14 Temmuz 2022 Perşembe

Likya'nın Güneşe Teslim Koyları

Adını Akdeniz güneşinin esinlediği Likya geçmişte “güneş ülkesi” olarak
 tanımlanıyordu.  Yılın neredeyse tamamını güneşe teslim olarak geçiren bu kıyılar, halen ismiyle müsemma, halen güneşin aynasında.

Fethiye’den başlayıp, Antalya’ya kadar uzanan tarihin, tabiatın ve turkuaz suların bileşimini sunan Likya Yolu, gizemli ve ilgi çekici olmaya devam ediyor. Saçlarınızdan kekik ve deniz kokusunun eksik olmadığı bu 540 kilometrelik yürüyüş rotası, zamanın tanığı antik kentleri, usul usul kıyıyı döven dalgalarıyla dudaklarda biraz tuz, kalpte her dem taze bir his bırakıyor. Fethiye’den başlayarak Antalya’nın batısına kadar uzanan Teke Yarımadası’nda kurulan Likya, efsanelerle gerçeği buluşturan geçmişi, denizle ve dağlarla kuşatılmış coğrafyasıyla binlerce yıl sonra bile gizemli ve büyüleyici. Likya’nın ışığının rehberliğinde, tarihin ve denizin izini sürüyoruz. 





Vazgeçilmez Akdenizli: Ölüdeniz

Dünyanın en iyi plajı listelerinde her zaman kendine yer bulan Ölüdeniz, hiç şüphesiz ışık ülkesi Likya’nın en şöhretli lokasyonlarından biri. Fethiye, eski bir Likya kenti olan Telmesos’un günümüzdeki mirasçısı konumunda. Likya ile Karya kentlerinin sınır bölgesinde kurulan Telmesos, çağlar önce Apollon’a adanmış kehanet merkezi ve önemli bir kültür kentiydi. Antik Telmesos’un bu zenginliği bugün hala Fethiye’nin içinde adım adım keşfedilebiliyor. Yakın zamanda restore edilen antik tiyatro, güneşli sokaklarda aniden karşımızda beliren lahitler, kaya mezarları ve bu zenginliği yansıtan müzesiyle bölge Likya’nın soluğu hep hissediliyor. Arkeolojik verilere göre burası kurulduğu zamandan bu yana yerleşimin kesintisiz sürdüğü bir kent.

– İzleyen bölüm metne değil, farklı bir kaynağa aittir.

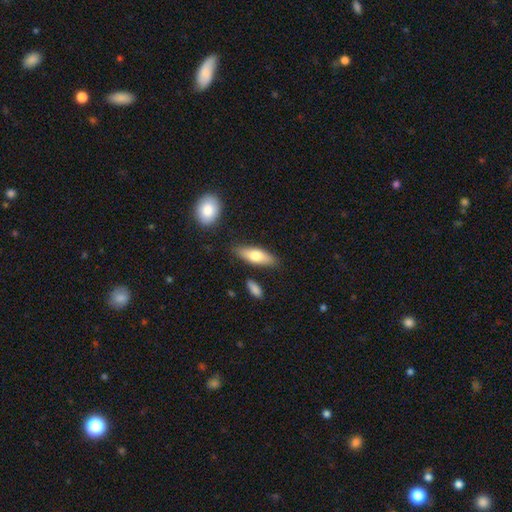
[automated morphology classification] smooth_or_featured: smooth (p=0.69) [alt: featured or disk p=0.25]
how_rounded: in between (p=0.62) [alt: cigar-shaped p=0.35]
merging: none (p=0.79) [alt: minor disturbance p=0.13]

Ölüdeniz, denizden tekneyle ulaştığınızda tarifsiz bir turkuaz renk ve sükunetiyle huzur veren lagünüyle göz kamaştırıcı bir koyda yer alıyor. Karadan Ölüdeniz’in yoluna düşünce zeytin ağaçlarının çamlara dönüştüğünü ve kıvrılarak inilen yolun sonunda efsunlu bir mavilikle karşılaşılıyor. Ölüdeniz’in efsunu denizin hareketsizliğinden, çamlarla çevrili turkuaz denizinden kaynaklanıyor. Bölge Belcekız Koyu olarak da anılıyor.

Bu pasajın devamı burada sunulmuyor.